Liana Kanelli

Liana Kanelli
Λιάνα Κανέλλη
Member of the Hellenic Parliament
for Athens A
Assumed office
9 April 2000
Personal details
Born (1954-03-20) 20 March 1954
Athens, Greece
Political party Communist Party of Greece
Religion Greek Orthodox

Garyfallia (Liana) Kanelli (Greek: Γαρυφαλλιά (Λιάνα) Κανέλλη; born 20 March 1954), is a Greek journalist and Member of the Greek Parliament for the Communist Party of Greece since 2000.

She studied law at the University of Athens. In 1973, starting her career in journalism, she was acclaimed by Prime Minister Constantine Karamanlis as the "kid of New Democracy",[1] a designation she herself denied a while later.

In the next decades Kanelli worked as daily columnist, reporter at home and on missions abroad, news anchor, broadcaster, television presenter and interviewer to evolve by time into a kind of a Greek "Barbara Walters". Often playing the role of media polemicist, she is noted for her forthright, irreverent, incisive and arrogant style of talking criticised or applauded by either party of the viewers.

In 1999, Kanelli announced from the podium of a rally protesting the Kosovo War and the NATO bombing of Yugoslavia that she would run as a candidate for the Communist Party of Greece for the European Parliament. In the 2000 national election she was firstly elected as Member of the Hellenic Parliament for Athens' first electoral district, and has secured a seat in all the next elections of 2004, 2007 and 2009.
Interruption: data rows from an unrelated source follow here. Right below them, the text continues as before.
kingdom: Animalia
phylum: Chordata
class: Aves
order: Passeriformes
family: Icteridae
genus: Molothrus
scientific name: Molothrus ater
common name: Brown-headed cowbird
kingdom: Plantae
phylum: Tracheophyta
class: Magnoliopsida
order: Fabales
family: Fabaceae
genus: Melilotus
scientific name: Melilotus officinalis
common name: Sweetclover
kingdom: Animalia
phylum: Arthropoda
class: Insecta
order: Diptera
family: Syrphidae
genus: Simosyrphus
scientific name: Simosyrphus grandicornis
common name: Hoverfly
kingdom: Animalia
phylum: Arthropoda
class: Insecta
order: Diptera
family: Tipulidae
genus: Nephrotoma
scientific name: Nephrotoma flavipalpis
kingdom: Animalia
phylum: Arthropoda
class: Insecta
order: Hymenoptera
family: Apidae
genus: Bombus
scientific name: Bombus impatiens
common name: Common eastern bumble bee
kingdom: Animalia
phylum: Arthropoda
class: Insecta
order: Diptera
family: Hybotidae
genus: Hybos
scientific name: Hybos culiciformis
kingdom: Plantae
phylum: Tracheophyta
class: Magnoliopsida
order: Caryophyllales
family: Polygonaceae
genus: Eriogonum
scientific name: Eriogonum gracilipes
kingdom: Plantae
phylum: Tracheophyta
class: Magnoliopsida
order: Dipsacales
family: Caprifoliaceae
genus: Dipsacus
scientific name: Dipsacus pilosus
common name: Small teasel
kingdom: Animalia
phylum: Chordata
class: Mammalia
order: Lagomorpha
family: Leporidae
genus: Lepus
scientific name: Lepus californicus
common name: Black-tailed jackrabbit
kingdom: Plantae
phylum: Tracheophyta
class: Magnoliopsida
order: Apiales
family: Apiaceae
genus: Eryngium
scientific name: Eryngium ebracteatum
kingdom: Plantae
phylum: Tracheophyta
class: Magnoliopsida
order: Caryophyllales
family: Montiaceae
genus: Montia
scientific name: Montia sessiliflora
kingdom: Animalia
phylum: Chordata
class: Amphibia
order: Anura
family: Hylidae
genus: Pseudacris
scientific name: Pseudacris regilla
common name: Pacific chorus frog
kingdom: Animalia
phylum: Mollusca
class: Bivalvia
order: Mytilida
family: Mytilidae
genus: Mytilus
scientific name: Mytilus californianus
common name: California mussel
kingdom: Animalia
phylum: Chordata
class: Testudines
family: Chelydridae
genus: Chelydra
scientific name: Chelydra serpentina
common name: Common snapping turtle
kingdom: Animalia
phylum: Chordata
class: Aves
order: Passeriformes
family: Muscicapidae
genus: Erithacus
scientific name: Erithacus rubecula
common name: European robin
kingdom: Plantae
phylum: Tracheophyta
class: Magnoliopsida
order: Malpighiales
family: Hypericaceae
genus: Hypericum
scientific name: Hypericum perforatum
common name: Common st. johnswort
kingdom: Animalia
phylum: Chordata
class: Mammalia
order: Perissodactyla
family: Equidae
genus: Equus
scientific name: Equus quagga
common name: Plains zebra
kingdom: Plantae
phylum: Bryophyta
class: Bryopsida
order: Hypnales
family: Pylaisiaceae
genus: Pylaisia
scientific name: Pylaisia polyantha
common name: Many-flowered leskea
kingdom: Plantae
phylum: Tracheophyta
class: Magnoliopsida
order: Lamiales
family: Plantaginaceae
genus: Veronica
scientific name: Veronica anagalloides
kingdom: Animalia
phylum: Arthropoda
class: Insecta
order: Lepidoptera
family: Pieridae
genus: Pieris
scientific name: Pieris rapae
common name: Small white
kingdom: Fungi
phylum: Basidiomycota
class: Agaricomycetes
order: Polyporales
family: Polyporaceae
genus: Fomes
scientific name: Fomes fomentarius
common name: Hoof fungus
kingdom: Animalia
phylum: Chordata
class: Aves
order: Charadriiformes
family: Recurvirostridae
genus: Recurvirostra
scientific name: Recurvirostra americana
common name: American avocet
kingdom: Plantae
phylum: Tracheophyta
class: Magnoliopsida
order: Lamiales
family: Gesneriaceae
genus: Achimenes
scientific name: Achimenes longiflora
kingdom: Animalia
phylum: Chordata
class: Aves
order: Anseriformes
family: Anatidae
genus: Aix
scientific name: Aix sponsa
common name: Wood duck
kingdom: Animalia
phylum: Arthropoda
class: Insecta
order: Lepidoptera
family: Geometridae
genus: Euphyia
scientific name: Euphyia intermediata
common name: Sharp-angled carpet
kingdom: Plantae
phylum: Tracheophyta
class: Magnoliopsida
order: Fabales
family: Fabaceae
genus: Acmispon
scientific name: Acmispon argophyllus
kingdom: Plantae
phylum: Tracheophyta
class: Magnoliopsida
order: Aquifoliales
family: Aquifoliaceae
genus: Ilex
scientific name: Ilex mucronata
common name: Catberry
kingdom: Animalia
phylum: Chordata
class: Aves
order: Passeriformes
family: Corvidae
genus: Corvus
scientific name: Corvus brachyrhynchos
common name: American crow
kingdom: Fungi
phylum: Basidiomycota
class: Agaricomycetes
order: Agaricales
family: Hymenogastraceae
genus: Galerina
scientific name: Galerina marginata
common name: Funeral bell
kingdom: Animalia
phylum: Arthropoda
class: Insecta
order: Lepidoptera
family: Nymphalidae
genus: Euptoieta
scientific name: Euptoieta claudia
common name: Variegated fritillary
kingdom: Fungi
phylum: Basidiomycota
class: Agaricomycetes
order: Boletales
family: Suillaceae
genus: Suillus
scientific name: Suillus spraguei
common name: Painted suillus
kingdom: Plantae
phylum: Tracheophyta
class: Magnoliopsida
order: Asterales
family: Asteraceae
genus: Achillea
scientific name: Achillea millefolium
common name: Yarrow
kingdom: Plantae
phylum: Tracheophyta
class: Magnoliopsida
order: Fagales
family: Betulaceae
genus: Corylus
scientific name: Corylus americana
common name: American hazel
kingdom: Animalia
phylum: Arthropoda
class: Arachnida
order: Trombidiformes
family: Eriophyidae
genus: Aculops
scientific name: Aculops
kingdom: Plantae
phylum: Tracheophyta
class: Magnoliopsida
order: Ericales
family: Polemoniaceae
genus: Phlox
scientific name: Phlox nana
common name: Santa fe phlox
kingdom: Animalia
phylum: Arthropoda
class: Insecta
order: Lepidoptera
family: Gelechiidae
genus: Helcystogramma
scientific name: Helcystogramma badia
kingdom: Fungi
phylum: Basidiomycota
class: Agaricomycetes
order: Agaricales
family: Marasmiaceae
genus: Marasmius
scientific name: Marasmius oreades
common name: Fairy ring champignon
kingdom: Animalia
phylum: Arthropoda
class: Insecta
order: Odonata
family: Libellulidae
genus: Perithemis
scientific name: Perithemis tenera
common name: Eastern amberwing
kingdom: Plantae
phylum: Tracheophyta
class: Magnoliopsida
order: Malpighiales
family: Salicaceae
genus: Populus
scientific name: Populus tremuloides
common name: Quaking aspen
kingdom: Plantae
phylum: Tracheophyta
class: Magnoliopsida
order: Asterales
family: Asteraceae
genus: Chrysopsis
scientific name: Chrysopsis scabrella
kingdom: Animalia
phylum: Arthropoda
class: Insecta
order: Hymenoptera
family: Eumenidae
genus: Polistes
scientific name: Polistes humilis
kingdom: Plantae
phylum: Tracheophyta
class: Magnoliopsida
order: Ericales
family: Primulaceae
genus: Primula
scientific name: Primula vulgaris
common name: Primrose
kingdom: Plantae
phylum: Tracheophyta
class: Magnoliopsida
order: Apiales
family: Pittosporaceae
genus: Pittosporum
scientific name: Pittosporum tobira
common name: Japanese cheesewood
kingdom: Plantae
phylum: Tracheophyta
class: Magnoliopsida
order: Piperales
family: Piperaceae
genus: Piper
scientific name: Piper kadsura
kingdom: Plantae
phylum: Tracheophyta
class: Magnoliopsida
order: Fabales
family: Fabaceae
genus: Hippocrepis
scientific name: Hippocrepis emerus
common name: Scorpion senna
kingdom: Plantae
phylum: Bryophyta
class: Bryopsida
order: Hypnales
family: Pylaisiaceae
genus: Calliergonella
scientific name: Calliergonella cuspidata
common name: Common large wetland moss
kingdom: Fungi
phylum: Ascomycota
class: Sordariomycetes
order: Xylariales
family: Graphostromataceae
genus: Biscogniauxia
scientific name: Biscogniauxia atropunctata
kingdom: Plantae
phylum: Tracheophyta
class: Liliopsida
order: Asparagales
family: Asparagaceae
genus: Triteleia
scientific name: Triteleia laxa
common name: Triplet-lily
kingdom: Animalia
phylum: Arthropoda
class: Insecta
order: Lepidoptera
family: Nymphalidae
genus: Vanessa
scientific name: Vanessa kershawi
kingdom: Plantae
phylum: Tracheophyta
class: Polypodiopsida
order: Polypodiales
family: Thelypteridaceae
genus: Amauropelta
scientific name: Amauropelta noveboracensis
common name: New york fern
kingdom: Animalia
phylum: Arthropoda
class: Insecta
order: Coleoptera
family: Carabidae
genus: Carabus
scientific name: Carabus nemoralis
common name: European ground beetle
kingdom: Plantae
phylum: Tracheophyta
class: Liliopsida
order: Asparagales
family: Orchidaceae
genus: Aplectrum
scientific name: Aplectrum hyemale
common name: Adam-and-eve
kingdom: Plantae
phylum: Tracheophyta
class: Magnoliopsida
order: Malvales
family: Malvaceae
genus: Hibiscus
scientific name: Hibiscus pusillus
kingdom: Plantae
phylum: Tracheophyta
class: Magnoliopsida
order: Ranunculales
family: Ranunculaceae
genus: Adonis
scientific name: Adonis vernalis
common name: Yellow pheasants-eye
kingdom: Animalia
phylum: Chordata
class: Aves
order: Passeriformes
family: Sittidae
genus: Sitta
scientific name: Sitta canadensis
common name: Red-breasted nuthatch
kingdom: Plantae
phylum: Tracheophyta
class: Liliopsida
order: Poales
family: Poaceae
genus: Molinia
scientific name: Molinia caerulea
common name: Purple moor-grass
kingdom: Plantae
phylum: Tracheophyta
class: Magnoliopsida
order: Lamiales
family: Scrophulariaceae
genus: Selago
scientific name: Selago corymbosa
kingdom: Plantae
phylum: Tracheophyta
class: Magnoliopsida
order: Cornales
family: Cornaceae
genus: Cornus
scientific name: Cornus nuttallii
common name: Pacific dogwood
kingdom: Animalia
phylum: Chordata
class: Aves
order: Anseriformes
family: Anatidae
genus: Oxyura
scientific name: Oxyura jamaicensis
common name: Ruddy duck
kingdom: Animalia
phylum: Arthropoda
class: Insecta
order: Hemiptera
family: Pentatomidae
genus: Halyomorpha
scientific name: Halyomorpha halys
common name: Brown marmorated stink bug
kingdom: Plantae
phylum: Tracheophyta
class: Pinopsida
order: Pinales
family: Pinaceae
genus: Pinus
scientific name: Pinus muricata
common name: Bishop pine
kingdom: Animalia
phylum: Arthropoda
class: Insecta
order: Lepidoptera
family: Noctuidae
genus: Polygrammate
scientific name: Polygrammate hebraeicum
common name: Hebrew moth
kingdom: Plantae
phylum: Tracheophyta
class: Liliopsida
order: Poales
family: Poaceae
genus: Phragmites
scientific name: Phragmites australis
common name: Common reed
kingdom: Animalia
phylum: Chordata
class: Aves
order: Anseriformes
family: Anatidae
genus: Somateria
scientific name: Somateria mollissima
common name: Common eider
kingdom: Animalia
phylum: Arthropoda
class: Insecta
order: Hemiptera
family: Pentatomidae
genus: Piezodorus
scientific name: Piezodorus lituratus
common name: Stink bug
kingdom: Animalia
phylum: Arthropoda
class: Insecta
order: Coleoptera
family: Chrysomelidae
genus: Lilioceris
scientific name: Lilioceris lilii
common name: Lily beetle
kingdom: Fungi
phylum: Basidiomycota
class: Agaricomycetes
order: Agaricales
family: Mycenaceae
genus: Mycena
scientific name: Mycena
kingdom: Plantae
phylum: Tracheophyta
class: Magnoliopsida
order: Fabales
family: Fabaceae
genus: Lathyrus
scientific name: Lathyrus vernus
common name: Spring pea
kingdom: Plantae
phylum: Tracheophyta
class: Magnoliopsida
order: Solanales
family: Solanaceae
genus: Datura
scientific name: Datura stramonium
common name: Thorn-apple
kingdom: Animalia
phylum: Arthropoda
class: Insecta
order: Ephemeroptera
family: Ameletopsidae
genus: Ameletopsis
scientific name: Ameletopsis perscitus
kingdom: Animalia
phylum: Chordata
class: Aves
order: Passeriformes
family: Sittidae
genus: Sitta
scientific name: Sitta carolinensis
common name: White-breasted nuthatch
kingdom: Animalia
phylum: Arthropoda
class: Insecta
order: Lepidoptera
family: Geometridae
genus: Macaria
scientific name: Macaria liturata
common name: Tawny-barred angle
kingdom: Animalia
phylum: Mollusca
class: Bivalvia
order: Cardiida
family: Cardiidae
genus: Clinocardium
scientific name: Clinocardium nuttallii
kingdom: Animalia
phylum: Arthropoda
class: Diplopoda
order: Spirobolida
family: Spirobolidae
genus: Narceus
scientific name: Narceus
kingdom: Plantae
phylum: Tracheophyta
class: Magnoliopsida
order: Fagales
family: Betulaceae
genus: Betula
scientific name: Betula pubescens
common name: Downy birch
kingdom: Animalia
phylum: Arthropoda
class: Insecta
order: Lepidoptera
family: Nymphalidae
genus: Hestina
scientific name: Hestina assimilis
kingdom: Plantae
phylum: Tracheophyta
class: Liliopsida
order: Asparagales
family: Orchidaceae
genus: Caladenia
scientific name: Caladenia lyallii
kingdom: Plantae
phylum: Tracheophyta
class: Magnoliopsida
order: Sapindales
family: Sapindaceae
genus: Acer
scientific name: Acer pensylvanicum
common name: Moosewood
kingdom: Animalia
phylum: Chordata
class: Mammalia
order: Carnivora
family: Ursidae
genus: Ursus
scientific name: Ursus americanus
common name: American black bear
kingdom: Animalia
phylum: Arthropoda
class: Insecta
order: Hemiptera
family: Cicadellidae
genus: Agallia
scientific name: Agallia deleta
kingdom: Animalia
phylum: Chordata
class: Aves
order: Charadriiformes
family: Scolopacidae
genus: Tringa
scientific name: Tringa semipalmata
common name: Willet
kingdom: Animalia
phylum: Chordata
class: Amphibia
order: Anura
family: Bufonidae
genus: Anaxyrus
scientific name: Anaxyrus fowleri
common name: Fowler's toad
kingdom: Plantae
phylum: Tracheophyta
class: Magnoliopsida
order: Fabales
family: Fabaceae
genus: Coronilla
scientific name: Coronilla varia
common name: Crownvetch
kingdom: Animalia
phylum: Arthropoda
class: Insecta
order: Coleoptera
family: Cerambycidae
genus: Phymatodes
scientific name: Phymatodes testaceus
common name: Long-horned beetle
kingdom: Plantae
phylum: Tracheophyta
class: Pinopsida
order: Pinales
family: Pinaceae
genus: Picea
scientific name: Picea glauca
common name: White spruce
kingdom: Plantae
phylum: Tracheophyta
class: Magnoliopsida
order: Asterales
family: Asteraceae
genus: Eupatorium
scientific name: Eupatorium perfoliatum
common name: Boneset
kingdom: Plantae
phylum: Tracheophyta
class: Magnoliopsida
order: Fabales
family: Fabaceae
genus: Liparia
In June 2012, during a live talk show, Kanelli was struck three times in the shoulders and the face by Golden Dawn spokesman Ilias Kasidiaris. Kanelli had smacked his arm with her purse after Kasidiaris threw papers across the news desk at the interviewer.[2]

Apart from Greek, Kanelli is also fluent in three foreign languages: English, French and Italian.

References

  1. Raptis, Nikos (1999-05-12). "The Greeks, Kosovo, etc (Part II)". znet.org.
  2. "Arrest warrant for Golden Dawn spokesman after attack during TV talk show". ekathimerini.com. 7 June 2012.